The problem with the OP is they are making the exact same assumptions about ID that you are because the EXACT SAME ANSWERS that works for evolution work for ID because both theories operate on speciation and natural selection, so it just makes the author of the quiz look ignorant, makes people who agree with him smug, and makes those who disagree with him irritated.

So, again, please go back and read the arguments that have been put forth instead of just coming in and spewing arguments that consistent entirely ad hominem and strawmen fallacies based entirely on points that have already been addressed.

Whose ID books are you reading? Of course the designer is God. No other designer is ever presumed.

Or is this going to be one of those things where people get to defend ID by saying that it just proves “a designer”, not God, and then gets to leap to the assumption the designer is God? (I believe that’s the standard approach, since Aquinas anyway.)

I’ve been playing devil’s advocate, so I apologize if I’m not, you know, up to snuff on all of the canned responses. Yes, strictly speaking, the presumed intelligent designer being the Judeo-Christian God is probably the case 99% of the time, but ID does not require that it be that God, any specific god, or even a god at all. As I said, the fundamental difference is that ID proposes that there are irreducibly complex structures that were designed by some higher intelligence, where evolution postulates that these structures have an as of yet unknown evolutionary process. The fact that the vast majority of ID proponents are religious and believe it is their god that was the intelligent designer does not in anyway way add or remove any credibility to the theory.

And, I’ll repeat again, I too think ID is a bogus theory, but attacking it because most of the proponents are Christians, or because of a conflation with YEC, or false assumptions about their assertions, proves nothing.

The analogy was flawed because it was a false analogy. There are fundamental differences between designing the entirety of the world/universe and designing a car within that world that make the comparison meaningless.

Why does the design seem imperfect? Because the designer was operating under certain constraints.
How do you know these constraints exist? Because the design appears imperfect.

Getting dizzy yet?

Pointing out flaws in someone else’s argument isn’t a reasonable defense of your own. If ID is a good theory, it should stand on its own merit. One thing it seems to imply is that the “designer” is an impotent nothing from nowhere with less power than the undersecretary of agriculture. Most people pushing ID claim God as the designer, which doesn’t seem to fit once you actually sit down and think about the implications of ID.
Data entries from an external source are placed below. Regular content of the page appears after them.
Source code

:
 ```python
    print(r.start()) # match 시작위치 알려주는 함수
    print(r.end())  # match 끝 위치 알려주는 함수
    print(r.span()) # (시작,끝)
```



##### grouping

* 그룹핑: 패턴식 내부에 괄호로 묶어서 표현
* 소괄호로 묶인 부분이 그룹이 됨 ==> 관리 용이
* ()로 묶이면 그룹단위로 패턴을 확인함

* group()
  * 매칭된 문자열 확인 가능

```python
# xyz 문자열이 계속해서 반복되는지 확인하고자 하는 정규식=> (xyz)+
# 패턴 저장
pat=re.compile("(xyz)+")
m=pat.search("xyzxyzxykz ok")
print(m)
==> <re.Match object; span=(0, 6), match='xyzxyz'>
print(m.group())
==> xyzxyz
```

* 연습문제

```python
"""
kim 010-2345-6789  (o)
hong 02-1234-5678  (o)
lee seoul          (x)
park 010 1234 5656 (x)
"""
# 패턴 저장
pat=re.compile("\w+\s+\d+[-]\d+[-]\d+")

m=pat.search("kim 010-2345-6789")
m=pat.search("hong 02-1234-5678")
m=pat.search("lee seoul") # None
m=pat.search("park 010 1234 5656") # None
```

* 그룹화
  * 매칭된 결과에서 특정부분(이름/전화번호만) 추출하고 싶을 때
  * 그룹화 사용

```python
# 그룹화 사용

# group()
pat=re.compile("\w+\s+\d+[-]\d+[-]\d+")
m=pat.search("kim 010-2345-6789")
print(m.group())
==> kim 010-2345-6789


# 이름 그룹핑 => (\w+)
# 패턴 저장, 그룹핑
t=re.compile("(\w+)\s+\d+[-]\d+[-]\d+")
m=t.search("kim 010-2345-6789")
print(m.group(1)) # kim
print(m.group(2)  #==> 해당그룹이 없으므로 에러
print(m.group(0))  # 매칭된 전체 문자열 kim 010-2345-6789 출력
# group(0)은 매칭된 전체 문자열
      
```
Well, next I suppose we can talk about the relative likelihood that you have some previously unknown relative in nigeria who had died and left you a million dollars. After all, if you ignore the motives of those who generally are proposing that theory, it also is possible, right?

As for ID, I’d say that the starkest disproof of it regarding humans is the incredible amount of time that has passed prior to now, and the comparatively short amount of time humans have been on the earth. Unless you think the universe only started 6000 years ago or something (:D), it is insane to think that a creator who created this petri-dish universe specifically to make human life would have taken this long to get around to actually doing so.